◆ Work to complete
Each line with the word "Lung" must appear in the answer, copied from the records.

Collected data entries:

++++++++

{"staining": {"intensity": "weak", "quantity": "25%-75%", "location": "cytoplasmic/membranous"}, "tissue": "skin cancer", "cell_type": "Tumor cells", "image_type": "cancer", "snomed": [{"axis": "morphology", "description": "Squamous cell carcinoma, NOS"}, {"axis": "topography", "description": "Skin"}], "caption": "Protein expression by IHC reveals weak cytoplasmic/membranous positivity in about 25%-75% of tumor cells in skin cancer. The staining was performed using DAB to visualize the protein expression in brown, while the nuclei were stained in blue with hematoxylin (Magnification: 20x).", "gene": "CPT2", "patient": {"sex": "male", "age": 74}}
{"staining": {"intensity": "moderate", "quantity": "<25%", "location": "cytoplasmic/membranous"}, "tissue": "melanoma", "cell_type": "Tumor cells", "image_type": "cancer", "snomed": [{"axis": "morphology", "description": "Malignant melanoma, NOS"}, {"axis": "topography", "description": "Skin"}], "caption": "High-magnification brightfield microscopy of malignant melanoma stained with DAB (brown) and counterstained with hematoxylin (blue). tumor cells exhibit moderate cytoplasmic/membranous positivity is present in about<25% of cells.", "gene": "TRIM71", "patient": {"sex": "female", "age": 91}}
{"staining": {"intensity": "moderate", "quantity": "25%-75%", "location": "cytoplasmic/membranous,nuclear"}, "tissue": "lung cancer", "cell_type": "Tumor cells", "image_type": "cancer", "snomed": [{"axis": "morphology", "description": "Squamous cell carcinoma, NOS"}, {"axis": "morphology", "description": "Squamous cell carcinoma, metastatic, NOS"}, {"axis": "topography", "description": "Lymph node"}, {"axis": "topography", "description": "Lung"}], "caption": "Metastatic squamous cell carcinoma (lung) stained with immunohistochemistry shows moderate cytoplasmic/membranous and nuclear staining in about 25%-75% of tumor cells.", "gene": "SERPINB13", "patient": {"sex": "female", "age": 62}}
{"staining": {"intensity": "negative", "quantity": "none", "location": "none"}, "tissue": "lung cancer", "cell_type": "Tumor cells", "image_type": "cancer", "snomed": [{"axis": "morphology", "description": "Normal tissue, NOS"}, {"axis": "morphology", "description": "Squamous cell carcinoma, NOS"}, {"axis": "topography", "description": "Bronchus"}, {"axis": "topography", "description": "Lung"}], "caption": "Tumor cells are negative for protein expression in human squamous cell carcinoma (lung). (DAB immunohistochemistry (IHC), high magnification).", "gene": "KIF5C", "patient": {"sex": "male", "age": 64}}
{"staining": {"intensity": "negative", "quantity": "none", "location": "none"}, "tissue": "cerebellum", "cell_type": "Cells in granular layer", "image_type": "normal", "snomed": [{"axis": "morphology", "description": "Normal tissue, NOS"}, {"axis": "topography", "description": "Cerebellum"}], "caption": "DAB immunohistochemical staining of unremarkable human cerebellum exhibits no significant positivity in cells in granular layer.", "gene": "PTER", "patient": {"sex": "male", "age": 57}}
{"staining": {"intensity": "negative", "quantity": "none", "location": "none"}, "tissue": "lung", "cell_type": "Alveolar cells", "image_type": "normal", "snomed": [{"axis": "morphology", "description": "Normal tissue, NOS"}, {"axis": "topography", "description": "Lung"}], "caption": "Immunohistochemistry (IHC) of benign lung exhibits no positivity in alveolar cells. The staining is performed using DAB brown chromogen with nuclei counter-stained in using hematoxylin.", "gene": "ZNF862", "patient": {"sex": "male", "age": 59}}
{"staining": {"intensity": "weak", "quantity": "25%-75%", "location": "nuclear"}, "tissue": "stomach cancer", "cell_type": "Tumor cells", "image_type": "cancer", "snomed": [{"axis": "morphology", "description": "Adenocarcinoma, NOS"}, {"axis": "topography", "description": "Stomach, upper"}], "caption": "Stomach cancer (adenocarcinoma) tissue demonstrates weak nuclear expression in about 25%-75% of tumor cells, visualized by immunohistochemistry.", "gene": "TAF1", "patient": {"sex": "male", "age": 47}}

++++++++

◆ Answer to this exercise
{"staining": {"intensity": "moderate", "quantity": "25%-75%", "location": "cytoplasmic/membranous,nuclear"}, "tissue": "lung cancer", "cell_type": "Tumor cells", "image_type": "cancer", "snomed": [{"axis": "morphology", "description": "Squamous cell carcinoma, NOS"}, {"axis": "morphology", "description": "Squamous cell carcinoma, metastatic, NOS"}, {"axis": "topography", "description": "Lymph node"}, {"axis": "topography", "description": "Lung"}], "caption": "Metastatic squamous cell carcinoma (lung) stained with immunohistochemistry shows moderate cytoplasmic/membranous and nuclear staining in about 25%-75% of tumor cells.", "gene": "SERPINB13", "patient": {"sex": "female", "age": 62}}
{"staining": {"intensity": "negative", "quantity": "none", "location": "none"}, "tissue": "lung cancer", "cell_type": "Tumor cells", "image_type": "cancer", "snomed": [{"axis": "morphology", "description": "Normal tissue, NOS"}, {"axis": "morphology", "description": "Squamous cell carcinoma, NOS"}, {"axis": "topography", "description": "Bronchus"}, {"axis": "topography", "description": "Lung"}], "caption": "Tumor cells are negative for protein expression in human squamous cell carcinoma (lung). (DAB immunohistochemistry (IHC), high magnification).", "gene": "KIF5C", "patient": {"sex": "male", "age": 64}}
{"staining": {"intensity": "negative", "quantity": "none", "location": "none"}, "tissue": "lung", "cell_type": "Alveolar cells", "image_type": "normal", "snomed": [{"axis": "morphology", "description": "Normal tissue, NOS"}, {"axis": "topography", "description": "Lung"}], "caption": "Immunohistochemistry (IHC) of benign lung exhibits no positivity in alveolar cells. The staining is performed using DAB brown chromogen with nuclei counter-stained in using hematoxylin.", "gene": "ZNF862", "patient": {"sex": "male", "age": 59}}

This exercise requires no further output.